Summary: Although the Banach-Tarski paradox quickly and easily demonstrates the strangeness of the AoC, and I have no problem including that, that wasn't the motivation for its development. JacobB 22:44, 5 January 2010 (EST)
I'm not quite sure where the jargon is - all the terms I used, I define in layman terms, and to be fair, the mathy sections are labelled "appropriate for college undergraduates," which is in keeping with the idea of introducing community college level home course material. In other words, I'm not expecting a 8th grader to understand this.
If those users who find this jargony could indicate where the problem first begins, I can take care of it. I feel if a reader reads the article, they'll understand it perfectly. My advisor at my university taught this material to non-majors in a "great ideas of mathematics" style course. JacobB 17:29, 6 January 2010 (EST)
- I expect an 8th grader to understand this. Please state what part of it is too hard for an 8th grader to understand. --Ed Poor Talk 00:07, 8 January 2010 (EST)
- Well, for starters, most eighth graders are only just beginning their introduction to the idea of a variable. I think asking them to understand equivalence relations, let alone the axiom of choice or the elementary group theory, is a bit much.
- If you don't understand, tell what is confusing and I'll gladly fix it! If you do understand, I welcome your improvements to this article, to make it more accessible. JacobB 00:26, 8 January 2010 (EST)
- Can you explain equivalance relations and the axiom of choice, in terms of simpler concepts such as membership in a set, and so forth? Maybe you should work on basic concepts like set, empty set, union & intersection first. Many times users have signed up here and immediately started on university-level math articles, but I have rarely been satisfied with any of their explanations. I feel the flaw is a failure to communicate basic concepts. So, start on those, please. For example, there's no point in jumping to college algebra if we don't even have an article explaining how to solve equations in one or two variables.

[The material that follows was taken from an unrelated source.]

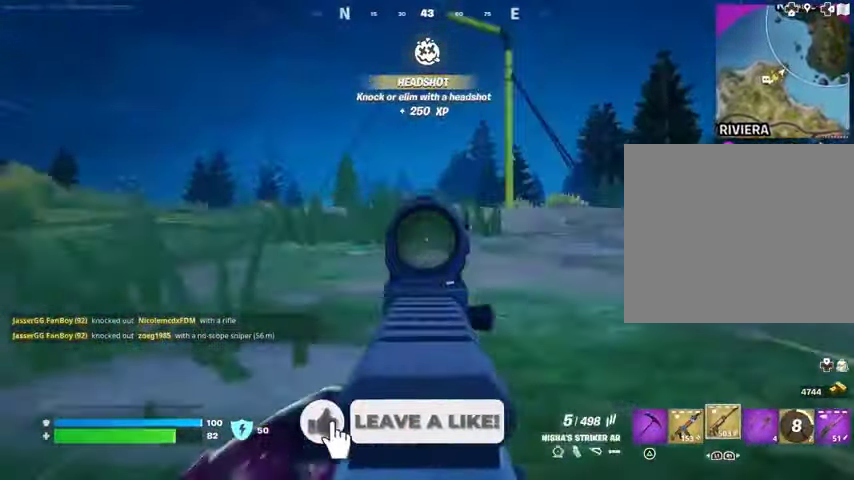
{"buttons": ["L2", "R2"], "left_stick": "up", "right_stick": "down-left", "events": [[100, "right_stick", "left"], [300, "R2", "down"], [400, "right_stick", "down-left"]]}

- Spewing forth abstruse, incomprehensible symbols is not in line with our goals here. If you have a craving to speak the language of higher mathematics - but lack the willingness to make your points accessible to high school kids - then Wikipedia might be a more congenial place for you. --Ed Poor Talk 11:19, 8 January 2010 (EST)
Your edit is well-taken, Jacob, but I'm not so sure this impossible after all. "Logically possible but physically impossible" is not a claim I'm entirely comfortable with. This certainly provides food for thought!--Andy Schlafly 23:01, 6 June 2010 (EDT)
- The difficulty, of course, comes with the difference between "mathematical objects" and physical ones. I would say it's not just physically impossible with real objects, but logically impossible as well. The cuts required for a paradoxical decomposition are literally infinitely small and precise. Since real objects are made of indivisible particles which cannot be divided (quarks, electrons), and because their positions cannot be known with any great accuracy at that scale, the cuts could never be performed - it's not only a physical impossibility, but also a logical impossibility for any object made of a finite number of particles of non-zero size.
- With a "mathematical object," the case is of course different - these are more mental constructs than anything else, which we picture as being composed of infinitely many points, which are infinitely small. In order to perform a cut, we need only describe that cut. So in this situation, it IS logically possible. JacobBShout out! 23:09, 6 June 2010 (EDT)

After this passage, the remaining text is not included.